Historical mineral extraction, especially in the North Pennines at the headwaters of the South Tyne, East Allen and West Allen has caused disruption to the Tyne rivers. The natural flow of the rivers and tributaries in this area were interrupted and diverted for the mining activities of washing, dressing, smelting and hushing. The power of water was harnessed through waterwheels to drive drainage pumps and crushing devices.
An interesting legacy is the metal and mineral content left in the mines, which still make their way into the rivers. They pollute our rivers through water discharges from mine adits (horizontal mine entrances), and from the erosion and movement of spoil heap material through river systems. These materials contain lead, zinc and cadmium, which are highly toxic in freshwater environments.
These problems are not confined to the upper reaches of our rivers – riverbed material moves on high flows and is deposited far from its source. Sediments contaminated with heavy metals which originated in the uplands, and metal-rich sediments can be found throughout the Tyne system. In fact, rare metal-tolerant plants thrive on floodplains which are regularly inundated by metal-rich sediments and are protected.
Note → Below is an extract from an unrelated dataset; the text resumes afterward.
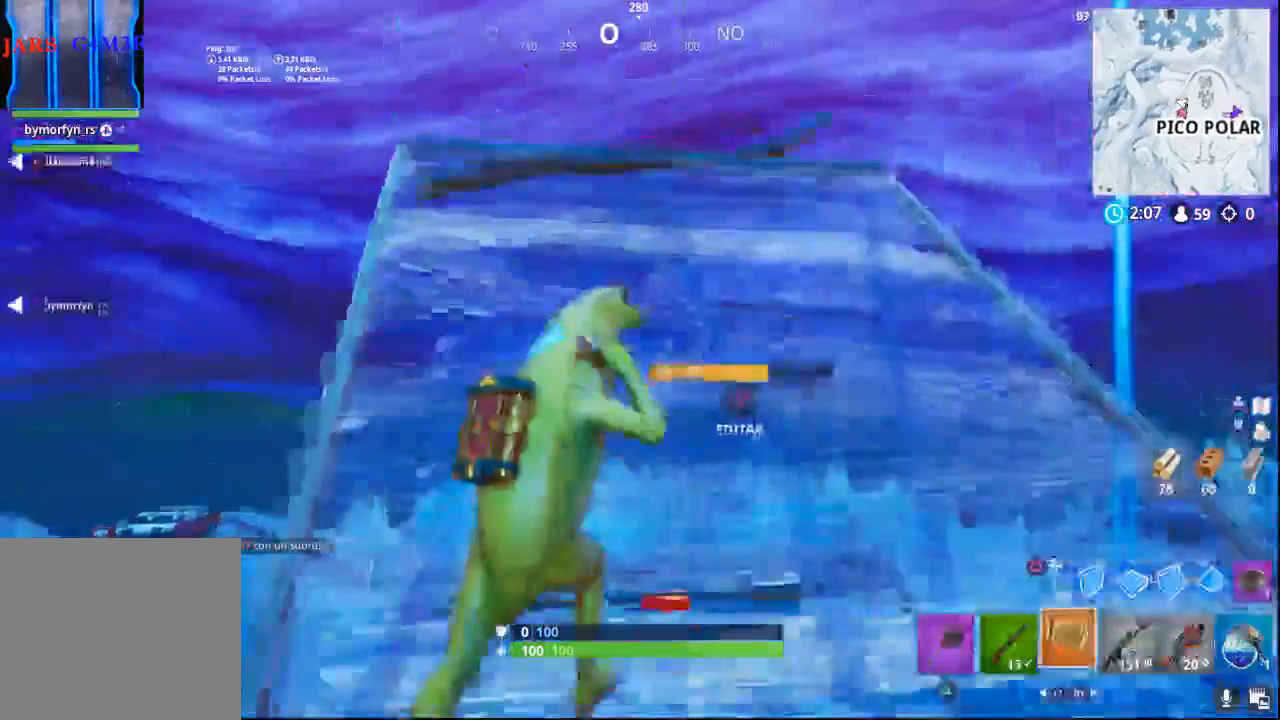
{"buttons": [], "left_stick": "up-right", "right_stick": "down", "events": [[83, "right_stick", "down-right"], [183, "R1", "down"], [283, "right_stick", "center"], [300, "R1", "up"], [500, "right_stick", "down"]]}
Calaminarian Grasslands are protected SSSI features in our landscape. One of the big conundrums for the future is how to manage the pollution from abandoned mines to acceptable levels while also preserving species and habitats protected under environmental legislation.
Actions to control pollutant sediments at source are a mix of innovative materials/equipment and traditional land, water and riverbank management. Many of the big sources are being tackled by the Environment Agency and the Coal Authority. Our approach is to pick up the smaller diffuse sites (eg. old spoil heaps which contribute metal-rich sediment to river systems during and following heavy rainfall), and our work in this area is growing. We and the North Pennines AONB Partnership are using our tried and tested green engineering methods (e.g. tree material, willow spiling, sediment traps and other forms of assisted natural recovery) at eroding sites which contribute metal rich sediments to our rivers.